Exercise details: Sum up the interview in three sentences.

Man – I was kind of thinking about this the other day. I’ve learned a lot in many areas. I think I have become a much better musician and songwriter over the last few years, but I’ve also learned a great deal about the music industry, for better or worse. I’ve also gotten a lot better at sound/record engineering, etc.. I’ve gotten to visit a lot of cities I’d never been to previously; met a lot of cool people. On the other hand, I’ve had some rough moments too, but those are maybe even more instructive, ultimately. I think being in Thirsty Curses has helped me grow and change in many ways and I’m grateful for that.
Do you have any funny stories from the recording sessions for this album?
We had played a show in DC the night before we spent a day at Bias Studios in Northern Virginia. We didn’t have anywhere to stay that night and didn’t want to spend money on a hotel, so we ended up sleeping in front of the studio. We had played the show the night before in matching coveralls. So when Mark (studio engineer) showed up in the morning, we looked like an encamped army of laid off mechanics. I was also drinking an Arizona Ice Tea which Mark (sound engineer) told me later he had initially thought was beer. It turned out to be a very productive day, but he was pretty skeptical that we were going to get much done when he first saw us in the morning.
Your videos are stunning visually especially “Nothing Really Matters” how did you come up with the concept for it?
Clayton has directed most of our music videos including the one for “Nothing Really Matters”. Let me ask him…. Clay!……. Clay!
How’d you come up with the concept for the “Nothing Really Matters” video.
Clayton: I listened to the song and thought it would be cool if there were a bunch of cars racing, but knew we couldn’t afford real cars.
Great song too, what’s the story behind it?
I guess it’s commentary on how self-absorbed, nihilistic, and cynical American society has become, myself included.
COVID has impacted the creative industry, what kept you all motivated?

Records shown:
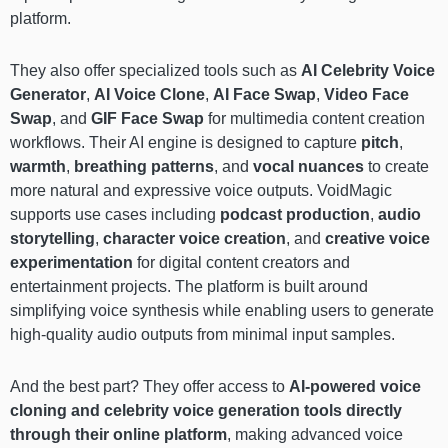
platform.
They also offer specialized tools such as
AI Celebrity Voice
Generator
,
AI Voice Clone
,
AI Face Swap
,
Video Face
Swap
, and
GIF Face Swap
for multimedia content creation
workflows. Their AI engine is designed to capture
pitch
,
warmth
,
breathing patterns
, and
vocal nuances
to create
more natural and expressive voice outputs. VoidMagic
supports use cases including
podcast production
,
audio
storytelling
,
character voice creation
, and
creative voice
experimentation
for digital content creators and
entertainment projects. The platform is built around
simplifying voice synthesis while enabling users to generate
high-quality audio outputs from minimal input samples.
And the best part? They offer access to
AI-powered voice
cloning and celebrity voice generation tools directly
through their online platform
, making advanced voice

Exercise solution: A member of Thirsty Curses says being in the band has brought growth as a musician, songwriter and sound engineer, along with lessons about the music industry, visits to new cities and some rough but instructive moments. Asked for a funny recording story, the member recalls the band sleeping in front of Bias Studios in matching coveralls after a DC show, which left the studio engineer doubtful at first about a day that turned out very productive. Clayton, who directed the "Nothing Really Matters" video, pictured a bunch of cars racing but knew the band couldn't afford real cars, and the song itself is described as commentary on how self-absorbed, nihilistic and cynical American society has become.